Como nadie ignora, el jugador penalizado por infracción de una norma perjudica a
su equipo.
Hay un punto de nobleza moral en la consideración que hace Camus del fútbol
como escuela de convivencia. Desde la estrella internacional hasta el chavalillo
que juega en una categoría infantil, todo futbolista sale a la cancha a lograr un
objetivo en colaboración con otros diez compañeros. Sus dotes sólo sirven como
aportación. En todo momento aprenderá a forjar su carácter trabajando en pos de
una misión colectiva. Con el grupo celebrará los triunfos, con el grupo se apenará
por las derrotas. Y, sin embargo, el fútbol, deporte colectivo, ofrece un espacio
idóneo para la consumación del héroe: el portero que propicia la victoria de su
equipo en la tanda de penaltis, el autor del gol que supone ganar una final.
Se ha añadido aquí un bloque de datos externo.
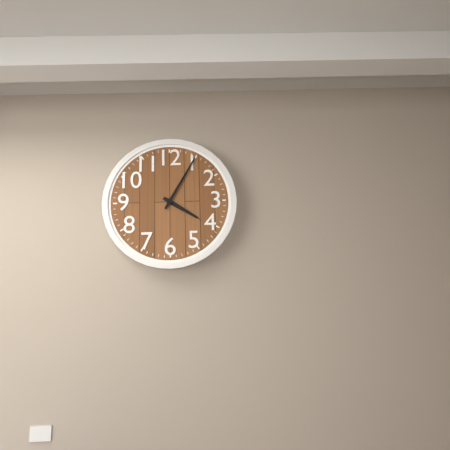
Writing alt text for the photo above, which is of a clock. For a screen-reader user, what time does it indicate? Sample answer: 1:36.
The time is 4:05
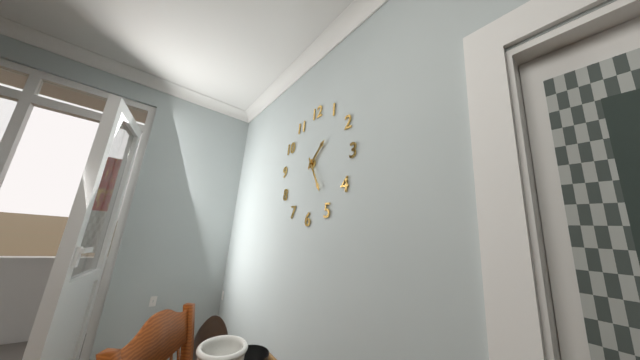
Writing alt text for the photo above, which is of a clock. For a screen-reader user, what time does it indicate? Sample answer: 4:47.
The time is 1:25
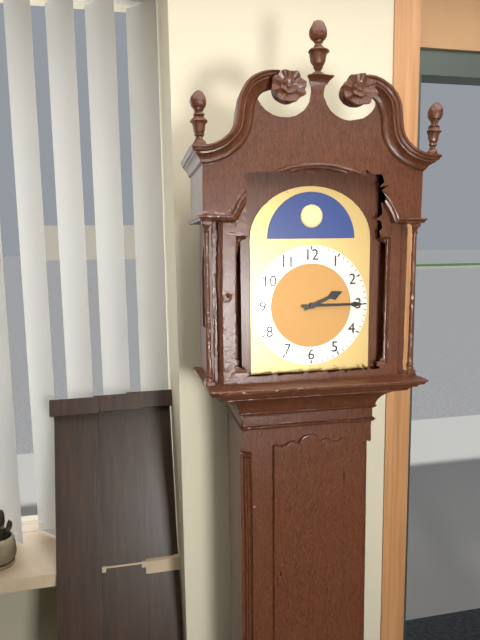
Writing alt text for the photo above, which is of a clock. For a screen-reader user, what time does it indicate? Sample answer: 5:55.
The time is 2:15
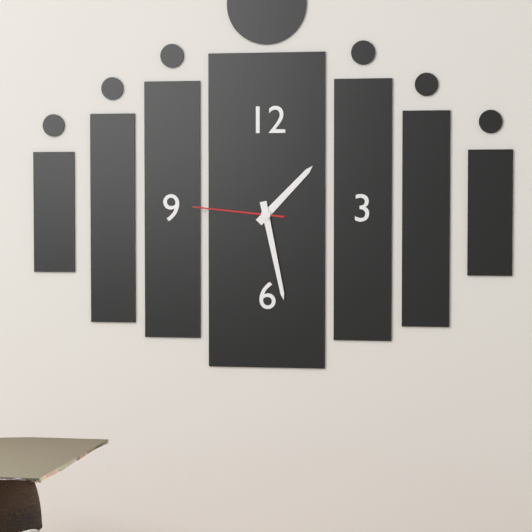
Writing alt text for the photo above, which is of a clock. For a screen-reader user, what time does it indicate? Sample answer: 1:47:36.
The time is 1:28:46
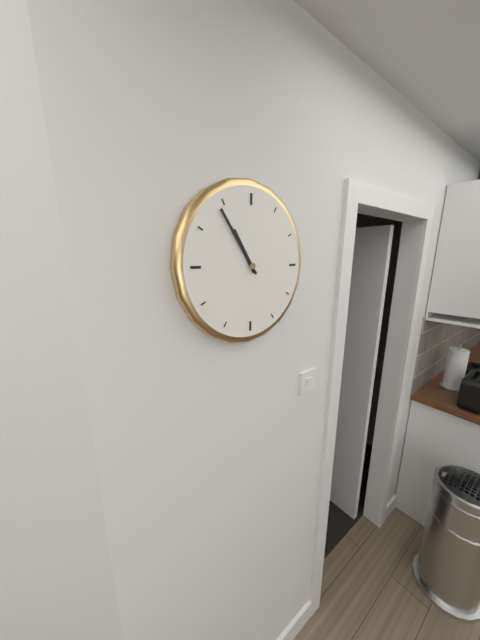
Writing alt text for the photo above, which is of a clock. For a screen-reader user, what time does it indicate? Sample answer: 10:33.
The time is 10:54
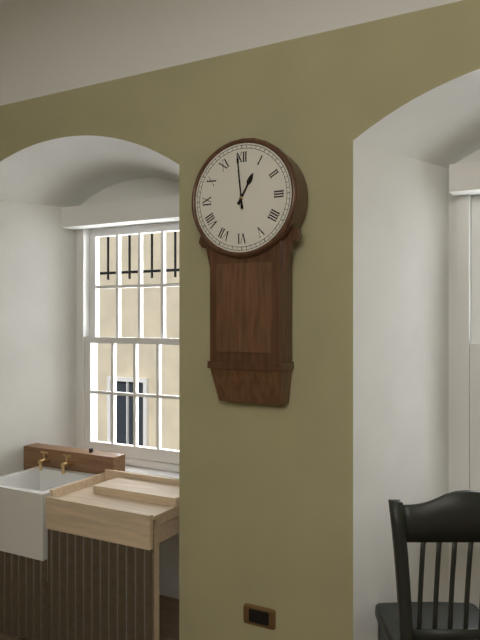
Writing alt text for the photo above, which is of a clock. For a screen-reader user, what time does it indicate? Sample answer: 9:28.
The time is 12:59
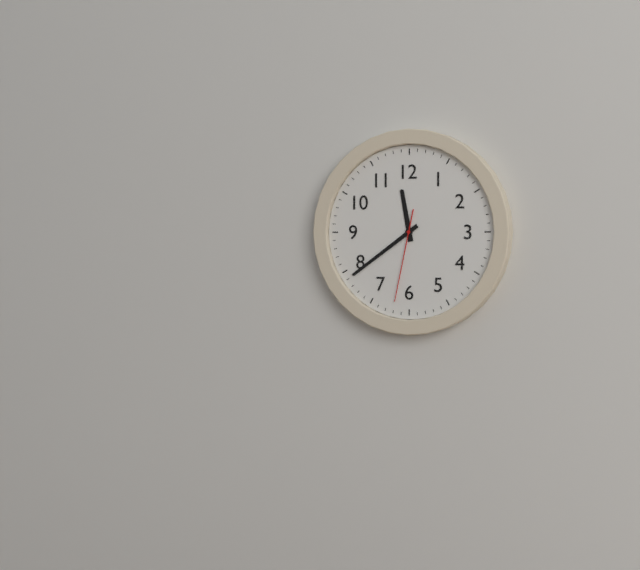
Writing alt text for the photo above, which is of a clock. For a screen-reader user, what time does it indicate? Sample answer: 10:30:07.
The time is 11:39:32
Presumo que la enorme relevancia del deporte en la sociedad de nuestros días
tiene que ver con su facultad de suministrar héroes semana tras semana. Y,
donde hay héroes, hay villanos y comparsas, tragedias y comedias, fealdad y
belleza, elegancia y escupitajo; en suma, vida.
El fútbol, como antaño la fiesta de los toros, es un manantial inagotable de
locuciones y dichos de aplicación cotidiana, aun cuando es cierto que este y el
otro comentarista deportivo nos endosan a menudo petardos léxicos que
mortifican los oídos. Y algo de buena literatura también han dado el balón y sus
alrededores. Al pronto me viene a la memoria Saber perder, de David Trueba,
estupenda novela premiada en su día con el Nacional de la Crítica. De menor
calado literario, pero igualmente interesante, es en mi opinión Fiebre en las gradas
de Nick Hornby, ensayo autobiográfico que fue adaptado al cine. Sobre el fútbol
escribieron Vázquez Montalbán y Eduardo Galeano y Juan Villoro y... Según están
las cosas, me atrevo a vaticinar que el siglo XXI conducirá a un desarrollo notable
del fútbol femenino, lo que, se mire por donde se mire, constituye una señal de la
fuerza civilizadora de este deporte. En fin, aúpa la Real Sociedad.